Exercise brief: Give back the lines of the material below word for word, leaving out the pictures.

^^^^^^^^

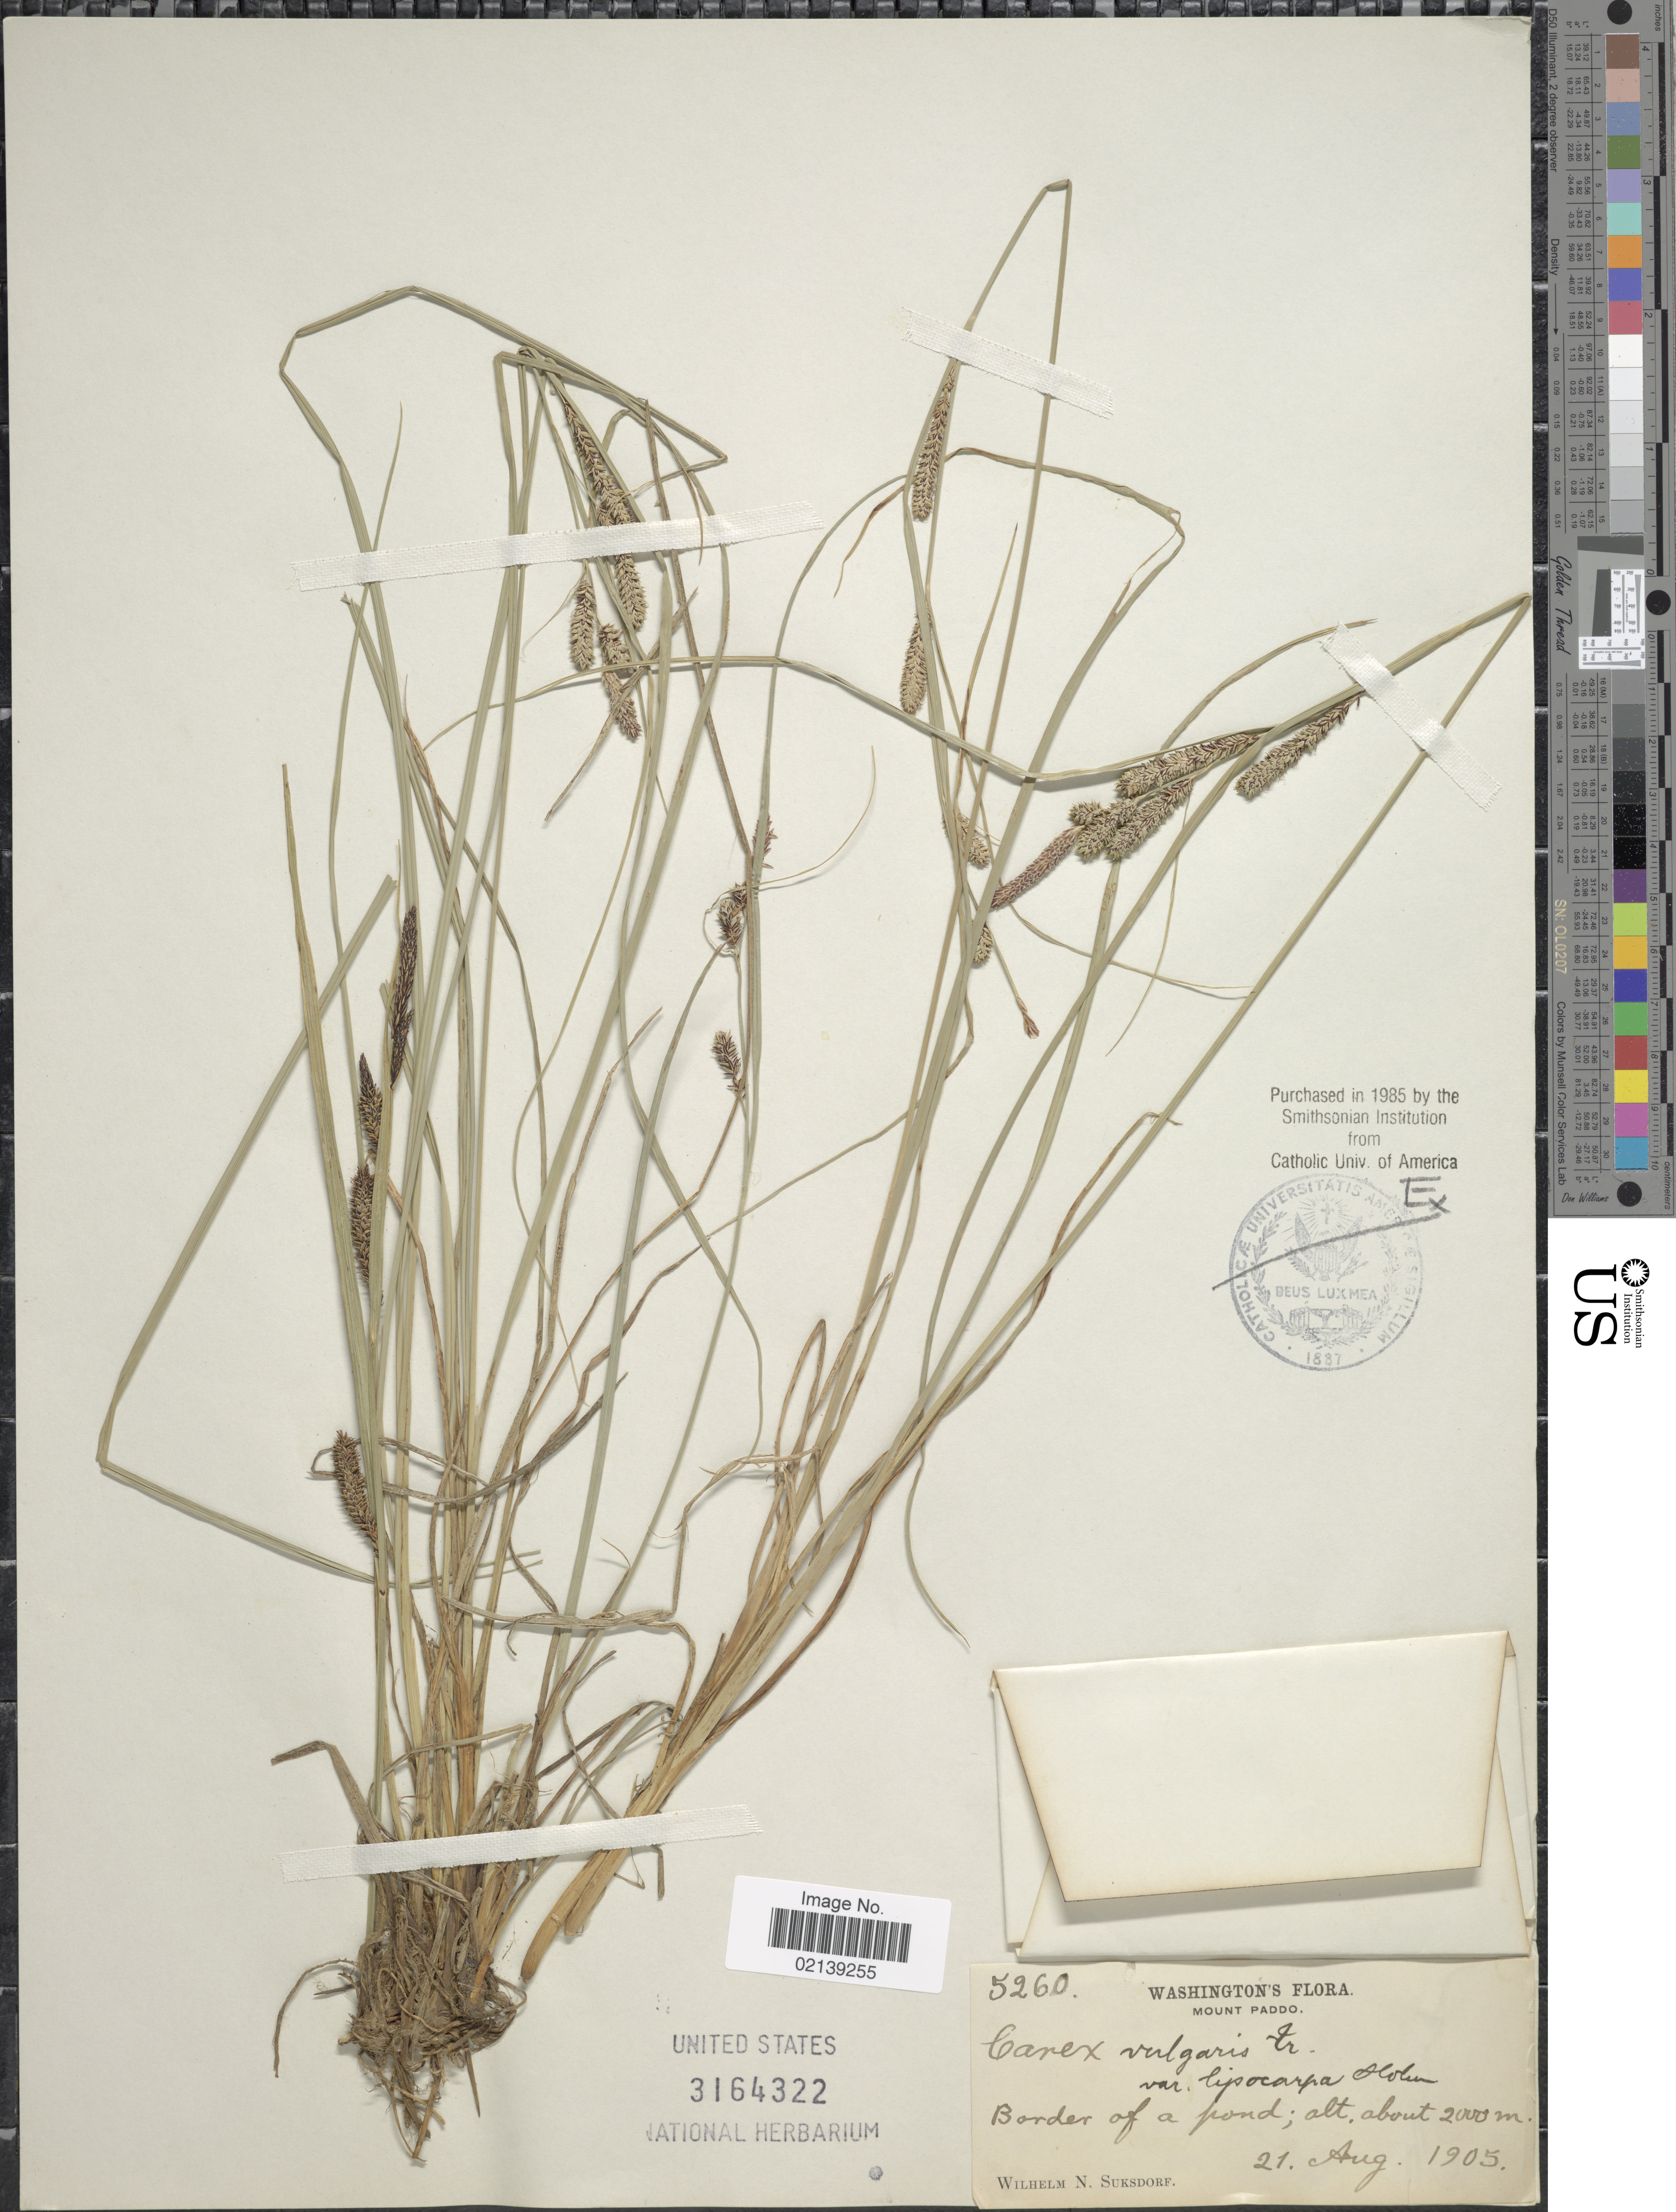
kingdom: Plantae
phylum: Tracheophyta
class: Liliopsida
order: Poales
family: Cyperaceae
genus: Carex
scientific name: Carex kelloggii var. kelloggii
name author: W. Boott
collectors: W. N. Suksdorf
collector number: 5260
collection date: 1905-08-21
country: United States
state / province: Washington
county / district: Skamania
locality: Mount Paddo, border of pond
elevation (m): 2000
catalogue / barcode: US 3164322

^^^^^^^^

Written response:
kingdom: Plantae
phylum: Tracheophyta
class: Liliopsida
order: Poales
family: Cyperaceae
genus: Carex
scientific name: Carex kelloggii var. kelloggii
name author: W. Boott
collectors: W. N. Suksdorf
collector number: 5260
collection date: 1905-08-21
country: United States
state / province: Washington
county / district: Skamania
locality: Mount Paddo, border of pond
elevation (m): 2000
catalogue / barcode: US 3164322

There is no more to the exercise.